CHATHAM– Dirt movers and crews are on the site, as work gets underway on the new Tri-Village Firehouse on county Route 13.
Though construction has begun, the official ground breaking ceremony is scheduled for Saturday June 5 at 11 a.m. The public is invited and the company expects visits from local and state officials.
“At this point our bulldozers are running, and we intend to complete the building,” said Stanley Koloski, secretary of the Tri-Village Fire Company and long-time supporter of the project.
The single story firehouse on a parcel of land formerly owned by the Old Chatham Tennis Club will have six truck bays and a full basement. It will feature amenities like a meeting hall, kitchen and an officers’ room. The new building will also have a handicap accessible bathroom, something that the Tri-Village Fire Company has never had before.
“We are very excited. It will give us an opportunity to give the Tri-Village Fire District the firehouse they deserve,” said David Ross, president of the fire company.
The bays will be larger than those in the current Tri-Village firehouses.

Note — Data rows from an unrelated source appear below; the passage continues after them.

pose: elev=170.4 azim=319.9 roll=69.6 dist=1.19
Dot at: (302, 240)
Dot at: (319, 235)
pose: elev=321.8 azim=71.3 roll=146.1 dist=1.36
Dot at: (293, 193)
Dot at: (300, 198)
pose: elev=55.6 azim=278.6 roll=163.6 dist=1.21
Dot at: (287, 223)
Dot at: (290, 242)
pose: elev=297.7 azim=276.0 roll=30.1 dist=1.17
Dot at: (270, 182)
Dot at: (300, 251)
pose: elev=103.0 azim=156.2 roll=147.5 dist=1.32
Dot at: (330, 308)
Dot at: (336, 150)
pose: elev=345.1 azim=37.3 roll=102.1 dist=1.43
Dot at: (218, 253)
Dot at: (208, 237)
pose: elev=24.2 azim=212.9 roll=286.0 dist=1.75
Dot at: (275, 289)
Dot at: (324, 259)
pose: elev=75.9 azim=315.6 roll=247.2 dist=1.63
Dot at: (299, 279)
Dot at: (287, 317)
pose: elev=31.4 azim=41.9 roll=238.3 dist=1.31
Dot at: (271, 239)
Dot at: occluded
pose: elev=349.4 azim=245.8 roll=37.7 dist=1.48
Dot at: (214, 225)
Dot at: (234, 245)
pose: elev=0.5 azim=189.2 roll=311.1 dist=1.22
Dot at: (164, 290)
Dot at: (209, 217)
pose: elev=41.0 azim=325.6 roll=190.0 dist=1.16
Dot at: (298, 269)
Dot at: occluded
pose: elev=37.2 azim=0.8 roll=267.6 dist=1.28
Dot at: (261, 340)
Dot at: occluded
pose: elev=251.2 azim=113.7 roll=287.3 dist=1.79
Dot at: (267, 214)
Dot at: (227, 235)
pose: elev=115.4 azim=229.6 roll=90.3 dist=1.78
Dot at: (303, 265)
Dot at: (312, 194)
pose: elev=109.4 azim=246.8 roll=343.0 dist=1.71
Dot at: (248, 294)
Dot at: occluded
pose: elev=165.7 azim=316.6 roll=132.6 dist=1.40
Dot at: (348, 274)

Tri-Village Fire Chief Edward Knott says the newer bays will allow the company to purchase larger, more modern, trucks. Eventually Chief Knott says, the company will consolidate, and use six larger pieces of apparatus instead of its current nine.
“It gives us an opportunity for a more organized, effective response,” said Chief Knott.
The new firehouse will accommodate firefighters who may need to stay overnight, something that will be needed more if paid firefighters are ever used. The chief says the prospect of paying firefighters instead of using volunteers exclusively is a reality that many volunteer fire companies are already facing.
“In designing this station we are building it for the future,” he said.
In addition to serving as a firehouse, the station is being designed to serve as a command center in the case of a natural disaster. Extra phone jacks are being put in and State Police, the state Department of Environmental Conservation and other agencies will be welcome to use the station as needed. The firehouse is also being considered for use as a Red Cross center.
“We are trying to think about just everything so this firehouse will serve the community for decades to come,” said Mr. Ross.
Funding for the station is coming from private donations and through a loan from the Bank of Greene County. The loan is the responsibility of the Tri-Village Fire Company.
Mr. Ross hopes to see more donations come in to help with things like kitchen appliances and continuing education equipment that will be needed after the firehouse is built.
It has been 10 years since Tri-Village members first started planning for a new firehouse. Jack Lanphear, the Building Committee chairman and a second generation member of the company, thanked the public for their support of the project.
“It’s been 60 years since we have had a new building…. Overall we are just excited about having a nice building to work out of,” said Mr. Lanphear.
The plan to build the firehouse at the new site was at one time challenged by lobbyist and former New York State GOP chairman William Powers. Mr. Powers, who lives in the area, along with the group called the Coalition of Concerned Citizens of Chatham, argued that the firehouse would be environmentally damaging. He took the Town of Chatham to State Supreme Court over the issue, but the court ruled in favor of the town.
Mr. Powers could not be reached for comment.
The firehouse is estimated to be finished by mid-November. Once it is done, Tri-Village’s Chatham Center Fire House and the Old Chatham Fire House will be closed and put up for sale. Tri-Village’s Malden Bridge station will remain open.